Recorded data

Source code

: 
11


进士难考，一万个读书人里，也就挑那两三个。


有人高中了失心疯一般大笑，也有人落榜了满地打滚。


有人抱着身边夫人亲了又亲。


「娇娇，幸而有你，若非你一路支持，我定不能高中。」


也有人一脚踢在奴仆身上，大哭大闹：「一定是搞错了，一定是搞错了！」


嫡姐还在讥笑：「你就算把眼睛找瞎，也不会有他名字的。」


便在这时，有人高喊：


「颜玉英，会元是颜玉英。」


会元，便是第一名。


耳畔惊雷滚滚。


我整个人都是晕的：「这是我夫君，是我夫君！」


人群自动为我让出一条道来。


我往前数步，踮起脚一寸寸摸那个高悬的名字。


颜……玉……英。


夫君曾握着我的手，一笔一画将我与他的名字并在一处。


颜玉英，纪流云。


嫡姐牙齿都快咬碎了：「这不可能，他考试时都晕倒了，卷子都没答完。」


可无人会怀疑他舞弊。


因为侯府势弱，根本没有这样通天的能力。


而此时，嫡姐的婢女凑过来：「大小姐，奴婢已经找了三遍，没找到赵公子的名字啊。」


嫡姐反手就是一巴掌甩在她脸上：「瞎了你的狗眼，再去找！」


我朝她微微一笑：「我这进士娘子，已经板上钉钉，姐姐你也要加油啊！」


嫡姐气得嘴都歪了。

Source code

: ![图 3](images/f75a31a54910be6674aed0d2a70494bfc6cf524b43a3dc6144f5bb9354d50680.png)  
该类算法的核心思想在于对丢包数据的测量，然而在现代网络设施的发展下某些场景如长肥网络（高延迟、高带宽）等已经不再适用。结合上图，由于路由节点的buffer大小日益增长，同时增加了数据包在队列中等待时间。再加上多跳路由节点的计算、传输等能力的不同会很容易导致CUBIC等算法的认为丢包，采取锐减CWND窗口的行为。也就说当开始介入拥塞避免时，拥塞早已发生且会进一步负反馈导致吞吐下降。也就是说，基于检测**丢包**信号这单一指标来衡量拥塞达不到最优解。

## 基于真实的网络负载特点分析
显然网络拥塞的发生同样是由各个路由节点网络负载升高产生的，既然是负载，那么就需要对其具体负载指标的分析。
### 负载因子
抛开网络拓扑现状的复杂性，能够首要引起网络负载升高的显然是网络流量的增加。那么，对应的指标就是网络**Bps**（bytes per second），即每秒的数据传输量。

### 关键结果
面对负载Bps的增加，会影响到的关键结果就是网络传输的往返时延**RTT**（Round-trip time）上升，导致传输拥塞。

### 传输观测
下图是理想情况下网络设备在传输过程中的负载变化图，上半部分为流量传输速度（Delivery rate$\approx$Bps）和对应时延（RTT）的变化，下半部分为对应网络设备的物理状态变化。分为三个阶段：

> _Written task_:
The line containing "人群自动为我让出一条道来。" and all lines after it, to the end of the records, are to be output exactly and alone.

> _Output of the task_:
人群自动为我让出一条道来。


我往前数步，踮起脚一寸寸摸那个高悬的名字。


颜……玉……英。


夫君曾握着我的手，一笔一画将我与他的名字并在一处。


颜玉英，纪流云。


嫡姐牙齿都快咬碎了：「这不可能，他考试时都晕倒了，卷子都没答完。」


可无人会怀疑他舞弊。


因为侯府势弱，根本没有这样通天的能力。


而此时，嫡姐的婢女凑过来：「大小姐，奴婢已经找了三遍，没找到赵公子的名字啊。」


嫡姐反手就是一巴掌甩在她脸上：「瞎了你的狗眼，再去找！」


我朝她微微一笑：「我这进士娘子，已经板上钉钉，姐姐你也要加油啊！」


嫡姐气得嘴都歪了。

Source code

: ![图 3](images/f75a31a54910be6674aed0d2a70494bfc6cf524b43a3dc6144f5bb9354d50680.png)  
该类算法的核心思想在于对丢包数据的测量，然而在现代网络设施的发展下某些场景如长肥网络（高延迟、高带宽）等已经不再适用。结合上图，由于路由节点的buffer大小日益增长，同时增加了数据包在队列中等待时间。再加上多跳路由节点的计算、传输等能力的不同会很容易导致CUBIC等算法的认为丢包，采取锐减CWND窗口的行为。也就说当开始介入拥塞避免时，拥塞早已发生且会进一步负反馈导致吞吐下降。也就是说，基于检测**丢包**信号这单一指标来衡量拥塞达不到最优解。

## 基于真实的网络负载特点分析
显然网络拥塞的发生同样是由各个路由节点网络负载升高产生的，既然是负载，那么就需要对其具体负载指标的分析。
### 负载因子
抛开网络拓扑现状的复杂性，能够首要引起网络负载升高的显然是网络流量的增加。那么，对应的指标就是网络**Bps**（bytes per second），即每秒的数据传输量。

### 关键结果
面对负载Bps的增加，会影响到的关键结果就是网络传输的往返时延**RTT**（Round-trip time）上升，导致传输拥塞。

### 传输观测
下图是理想情况下网络设备在传输过程中的负载变化图，上半部分为流量传输速度（Delivery rate$\approx$Bps）和对应时延（RTT）的变化，下半部分为对应网络设备的物理状态变化。分为三个阶段：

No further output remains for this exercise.